One of the longest-running and weirdest examples of a crowdfunded scientific experiment is finally reaching the end of the road, and the results will come as a disappointment to anyone who wishes the "Back to the Future" movies could really happen: Quantum interference foils what once looked like a plausible strategy for influencing events in the past.

"The trick doesn't work in its present form," John Cramer, a physics professor emeritus at the University of Washington in Seattle, told NBC News.

Cramer suspected that would be the case, but back in 2006, he was interested in figuring out exactly why it wouldn't work. The trick involved trying to flip a switch that would have an effect not only on photons going through a complicated set-up of lasers and mirrors, but also on entangled photons that had gone through the set-up about 50 microseconds earlier.

"We were looking at whether there might be a loophole that would allow you to do this," Cramer said.

He would describe the experiment as a study of quantum nonlocal communication. But conceptually, the effect would be a little like sending Marty McFly back in time to make sure his mom married his dad in "Back to the Future."

In 2007, two years before Kickstarter was founded, Cramer put out an appeal for private contributions that would help him buy the required equipment. The appeal raised $40,000, and the retrocausality experiment went forward. Over the years that followed, Cramer repeatedly tweaked the apparatus to get around roadblocks posed by quantum mechanics.

Signals vs. anti-signals

Past experiments showed that there was a complementary relationship between two characteristics of quantum systems: entanglement and coherence. When photons are entangled, "there's a certain amount of noise that's generated at the same time," Cramer said. That makes reading the signal amid the noise more difficult. But anything you do to make the signal more coherent decreases the level of entanglement.

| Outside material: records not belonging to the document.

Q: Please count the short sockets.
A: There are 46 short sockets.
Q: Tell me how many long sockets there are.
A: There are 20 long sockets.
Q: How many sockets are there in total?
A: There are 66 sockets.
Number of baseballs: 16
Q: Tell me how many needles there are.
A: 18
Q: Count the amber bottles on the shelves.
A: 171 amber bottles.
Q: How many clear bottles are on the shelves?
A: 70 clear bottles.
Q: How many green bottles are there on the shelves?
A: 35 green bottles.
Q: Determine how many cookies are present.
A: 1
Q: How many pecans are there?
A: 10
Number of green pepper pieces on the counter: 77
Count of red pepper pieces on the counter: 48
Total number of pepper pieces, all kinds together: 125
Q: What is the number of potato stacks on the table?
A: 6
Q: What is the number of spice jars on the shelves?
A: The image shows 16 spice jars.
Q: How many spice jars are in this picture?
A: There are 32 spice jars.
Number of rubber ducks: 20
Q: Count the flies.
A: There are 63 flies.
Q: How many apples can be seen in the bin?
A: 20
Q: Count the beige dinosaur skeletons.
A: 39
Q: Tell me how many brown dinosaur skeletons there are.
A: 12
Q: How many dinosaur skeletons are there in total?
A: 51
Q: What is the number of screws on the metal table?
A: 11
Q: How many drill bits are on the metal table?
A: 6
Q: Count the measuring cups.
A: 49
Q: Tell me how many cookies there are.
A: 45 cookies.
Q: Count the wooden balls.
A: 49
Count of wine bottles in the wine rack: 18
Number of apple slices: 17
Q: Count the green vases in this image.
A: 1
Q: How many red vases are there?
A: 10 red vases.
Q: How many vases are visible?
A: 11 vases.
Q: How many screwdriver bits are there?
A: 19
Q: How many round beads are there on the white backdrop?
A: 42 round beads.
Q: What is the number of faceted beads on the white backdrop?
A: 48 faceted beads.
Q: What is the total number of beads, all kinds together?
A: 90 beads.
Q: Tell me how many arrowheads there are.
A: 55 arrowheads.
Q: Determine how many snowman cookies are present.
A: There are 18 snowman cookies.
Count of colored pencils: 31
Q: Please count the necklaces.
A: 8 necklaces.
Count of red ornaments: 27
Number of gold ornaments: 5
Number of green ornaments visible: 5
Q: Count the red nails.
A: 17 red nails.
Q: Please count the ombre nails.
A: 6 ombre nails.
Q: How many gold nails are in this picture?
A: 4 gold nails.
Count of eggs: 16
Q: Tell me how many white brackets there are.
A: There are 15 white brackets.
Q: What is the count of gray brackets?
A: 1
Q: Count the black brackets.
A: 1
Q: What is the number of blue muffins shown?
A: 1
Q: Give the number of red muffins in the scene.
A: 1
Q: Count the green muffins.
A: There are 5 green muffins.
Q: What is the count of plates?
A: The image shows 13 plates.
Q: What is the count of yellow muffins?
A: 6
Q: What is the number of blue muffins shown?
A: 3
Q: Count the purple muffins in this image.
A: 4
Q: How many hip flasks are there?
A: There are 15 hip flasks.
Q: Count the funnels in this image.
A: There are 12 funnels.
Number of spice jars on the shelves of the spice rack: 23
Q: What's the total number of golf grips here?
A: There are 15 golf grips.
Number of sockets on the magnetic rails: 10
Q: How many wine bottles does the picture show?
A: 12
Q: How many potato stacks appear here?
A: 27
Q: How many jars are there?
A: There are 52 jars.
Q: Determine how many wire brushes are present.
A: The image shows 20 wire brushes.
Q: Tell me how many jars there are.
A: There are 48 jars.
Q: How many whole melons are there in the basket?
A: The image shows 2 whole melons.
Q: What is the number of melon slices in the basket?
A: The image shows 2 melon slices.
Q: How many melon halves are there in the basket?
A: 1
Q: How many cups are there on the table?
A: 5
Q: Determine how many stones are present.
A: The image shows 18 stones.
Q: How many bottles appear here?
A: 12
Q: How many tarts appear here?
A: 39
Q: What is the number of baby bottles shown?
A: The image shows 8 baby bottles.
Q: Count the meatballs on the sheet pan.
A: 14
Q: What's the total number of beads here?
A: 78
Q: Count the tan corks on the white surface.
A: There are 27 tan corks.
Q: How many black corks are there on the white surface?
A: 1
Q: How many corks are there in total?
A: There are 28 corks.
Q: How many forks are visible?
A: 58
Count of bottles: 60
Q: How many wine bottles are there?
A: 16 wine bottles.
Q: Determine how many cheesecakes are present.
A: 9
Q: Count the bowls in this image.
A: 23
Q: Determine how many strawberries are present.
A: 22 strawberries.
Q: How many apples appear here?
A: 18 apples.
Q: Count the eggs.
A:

Cramer thought he could use a wedge-shaped mirror to split a photon beam into two signals that were partly entangled and partly coherent. Theoretically, he should have been able to analyze the interference patterns to see how fiddling with one signal affected the other one microseconds earlier.

It turned out not to be that easy.

"We analyzed it up, down and sideways, and concluded that what happens is, yes, you have a switchable interference pattern," Cramer said. "But because you have no coincidence measurement, you can't look at just one interference pattern. You have to add up two patterns. And they always add up to no signal."

Translation: When you analyze the quantum signal from earlier in time, you have to include an "anti-signal" in your calculations. Thus, the future leaves no fingerprints on the past. "Nature appears to be well-protected from the possibility of nonlocal signaling," according to Cramer and his co-author, Nick Herbert.

Fact vs. fiction

Cramer is a novelist as well as a physicist, and he plans to work the concept of backward causality into his fiction even if it's not observable in reality. "I have the outline of a novel that I was thinking about writing along these lines," he said.

The plot calls for a pair of researchers to rig up Puget Sound with a huge fiber-optic network, in order to prove it's possible to communicate backwards in time. The experiment makes a splash, but not the kind that the researchers intended.

"The boat that contains the fiber-optics equipment gets destroyed," Cramer said.

Cramer and Herbert are the authors of "An Inquiry Into the Possibility of Nonlocal Quantum Communication," which has been submitted to Foundations of Physics for publication. The research was supported in part by the U. S. Department of Energy Office of Scientific Research.